E poi ci sono i capi di antiche tribù, custodi dei segreti dei loro vulcani, dove vivono gli spiriti dei morti e i demoni, e da dove affiorerà un uomo per portare beni di consumo a chi avrà avuto fede e pazienza. L’attesa si fa sensazione fisica in questi racconti, non c’è posto per l’astrazione o la stilizzazione del vero, ma il tutto è avvolto da un senso di profonda rarefazione del reale, spinto fuori dal quadro dentro le nuvole nere e i fumi prodotti dai crateri. C’è tutto lo sguardo di Herzog in questo film, la sua leggerezza, le ombre, la tensione verso l’impossibile e oltre, lo stupore che si rinnova ad ogni immagine e la trasformazione del racconto in epica, grazie a musiche straordinariamente ingombrati (Verdi, Wagner, Rachmaninov), capaci di avvolgere paesaggi lunari e uomini eccentrici di fronte alla macchinada presa. “È difficile distogliere gli occhi dal fuoco che brucia in profondità sotto i nostri piedi, ovunque, sotto la crosta dei continenti e sotto i fondali marini. È un fuoco che vuole fuoriuscire, a cui non importa nulla di ciò che facciamo qui sopra. Questa massa in ebollizione è solennemente indifferente ai frenetici scarafaggi, agli indolenti serpenti e agli insulsi esseri umani”, dice Herzog verso la fine del film, e si pensa a Leopardi che visse ai piedi del Vesuvio e scrisse: “A queste piagge / Venga colui che d’esaltar con lode / Il nostro stato ha in uso, e vegga quanto / È il gener nostro in cura /All’amante natura.

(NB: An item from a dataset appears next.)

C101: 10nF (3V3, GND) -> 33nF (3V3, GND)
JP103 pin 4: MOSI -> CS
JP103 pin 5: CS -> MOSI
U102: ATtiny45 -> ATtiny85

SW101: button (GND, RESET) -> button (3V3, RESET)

E la possanza /Qui con giusta misura /Anco estimar potrà /dell’uman seme, / Cui la dura nutrice, ov’ei men teme, /con lieve moto in un momento annulla / In parte, e può con moti / Poco men lievi ancor subitamente / Annichilare in tutto. / Dipinte in queste rive / Son dell’umana gente / Le magnifiche sorti e progressive”.